Showing posts with label nort. Show all posts
Showing posts with label nort. Show all posts

Sunday, February 8, 2009

Nort - G.O.D.A.M.B.


Sheffield's mighty "industrial funk" movement of the 80s fizzled out by the end of that decade. Cabaret Voltaire went house and then split up; Eric Random went AWOL; Chakk and Workforce disintegrated; and the band that best embodied the whole genre, Hula, disbanded despite securing a US record deal with Wax Trax. Hula's catalog has thankfully been reissued in digital form in recent years, but here is a related item that has not. Nort was Hula's drummer, and he put out a solo album in 1988 on Ediesta Records, Games Of Dance And Muscle Blood, usually listed in acronym form as G.O.D.A.M.B. Nort provides drums, percussion, voice, tapes, samples, bass guitar, treatments, sequencers, and keyboards, and is supported by a rather large cast of musicians:
  • Justin Bennett - drums, percussion, violin, samples, treatments, keyboards
  • D. I. Anii - drums
  • D'Silva - saxophone, keyboards
  • Sara - Voices
  • Alan Fisch - samples, treatments
  • Barry Harden - bass guitar
  • Dave Heppinstall - keyboards, voice, treatments, percussion
  • Sarah Morrell - trumpet
  • Alan Russell - guitar
  • Phaedre Selmes - voices
  • Phil Wolstenholme - kazoo

It's not quite a Great Lost Hula Album, but about half of it could be: the opener "It's A Dream" could almost fit on Voice, the short "Luther's Scream" sounds like Murmur-era Hula, and there are a couple ambient tracks that would sound at home on Hula's improvised Shadowland LP. Three other rhythm-oriented tracks are in the distinctive Sheffield funk vein but are more akin to Workforce's uptempo "Back in the Good Books." Which leaves a few tracks of odds and ends somewhere between ambient and rhythmic. G.O.D.A.M.B. is thus an essential record for, well, anyone who follows this blog! Get the vinyl rip here or here.

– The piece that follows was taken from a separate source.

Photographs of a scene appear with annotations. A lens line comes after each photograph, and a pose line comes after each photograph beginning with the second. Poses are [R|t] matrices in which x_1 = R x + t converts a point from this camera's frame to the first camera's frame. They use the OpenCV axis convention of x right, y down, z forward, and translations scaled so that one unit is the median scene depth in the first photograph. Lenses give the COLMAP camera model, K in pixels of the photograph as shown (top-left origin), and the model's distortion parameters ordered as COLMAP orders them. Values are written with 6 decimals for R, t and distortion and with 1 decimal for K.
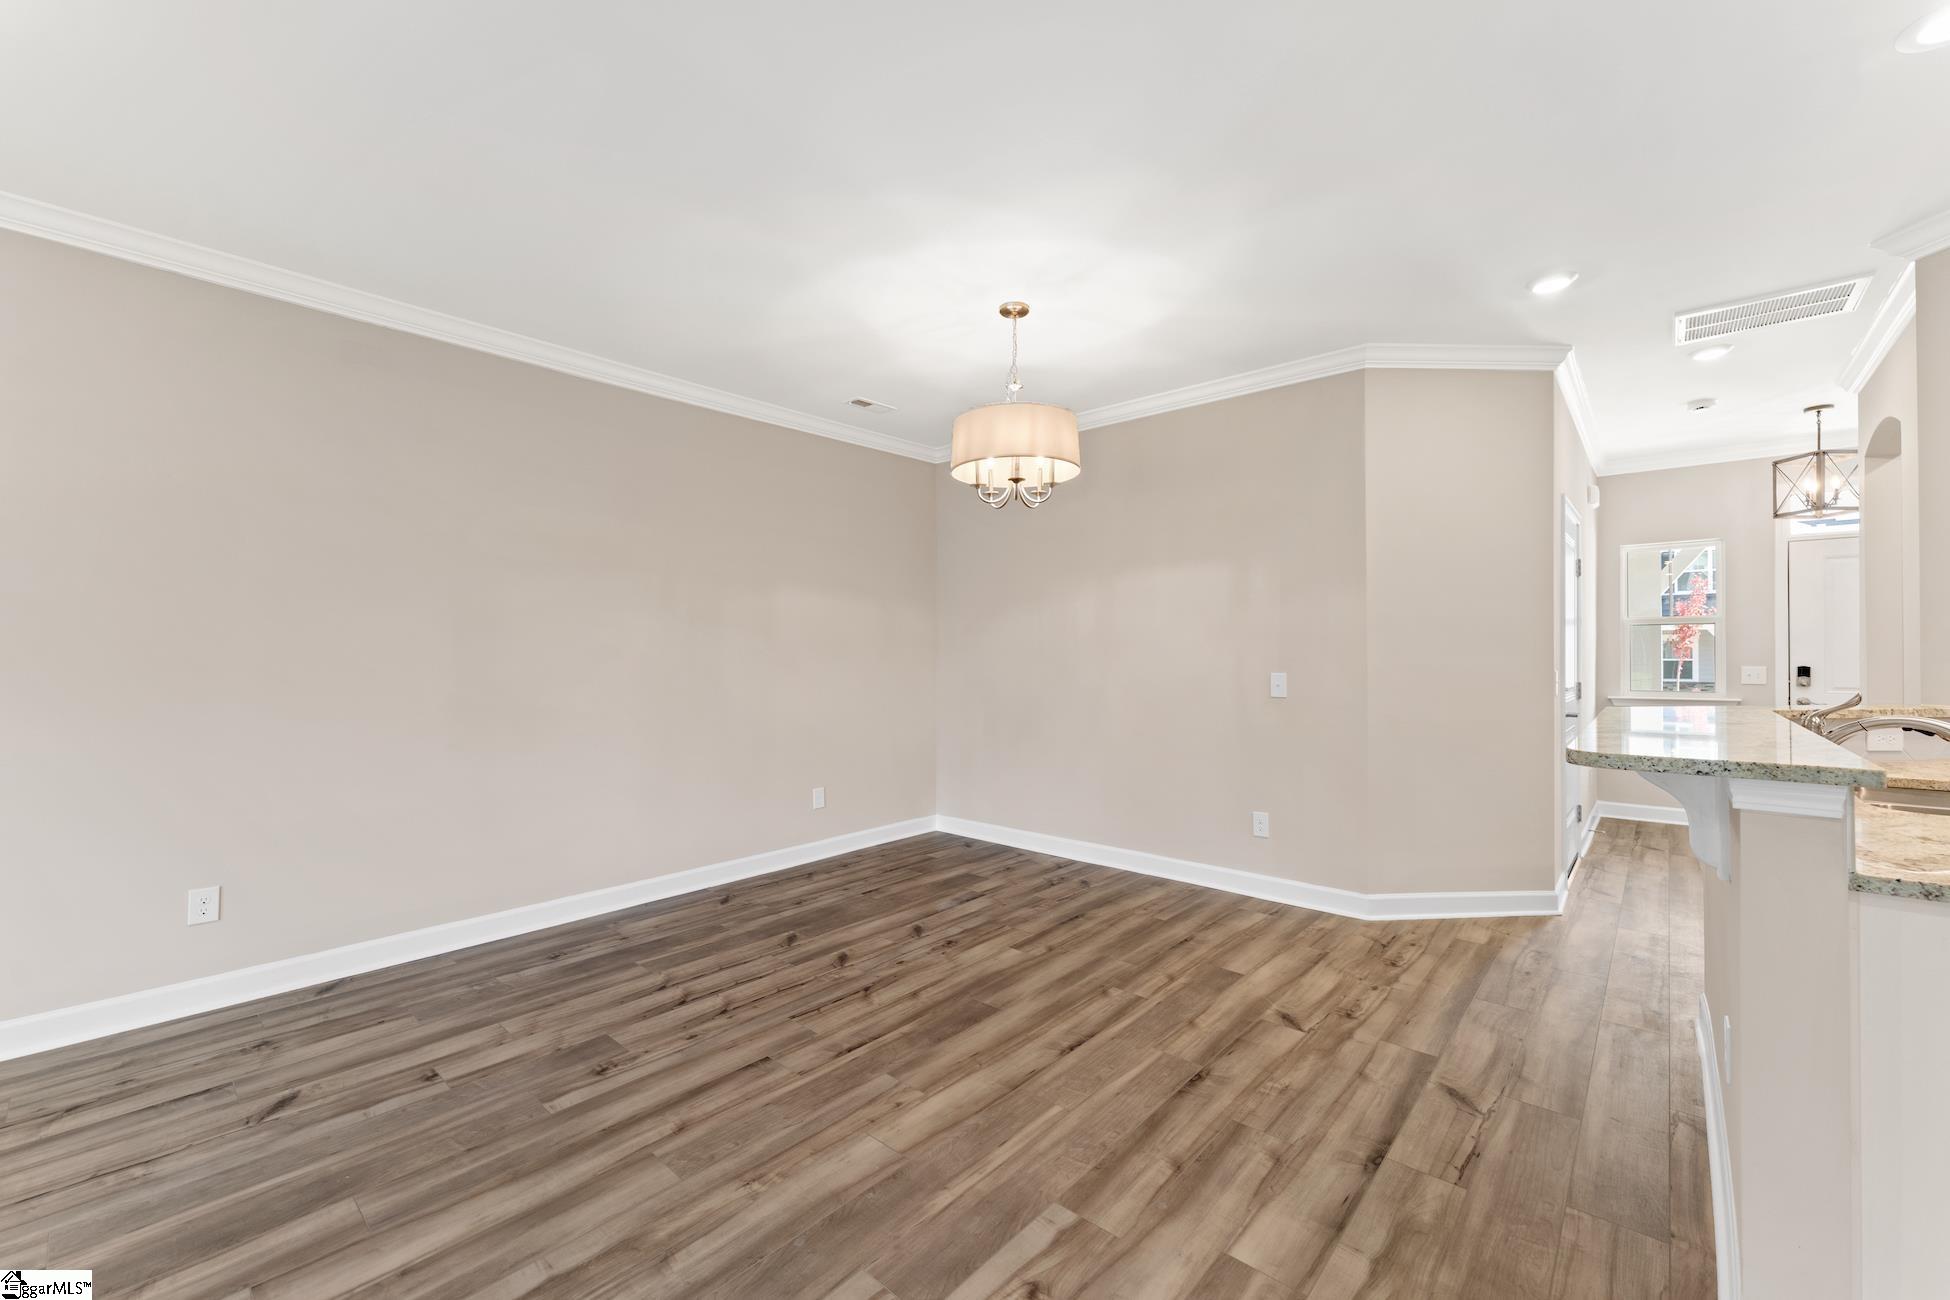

Nort has been active in two bands of late, Yonni and The Cherokees. He has also published an autobiography, A Kill Ease, through Lulu.com.

The cover of G.O.D.A.M.B., while it has some interesting elements, is a bit of a mess. It was designed by Metroviral Visuals, which was Anthony Bennett, now a respected sculptor (and MBE awardee) whose bronze tribute to Beatrix Potter now stands in Bowness-on-Mere.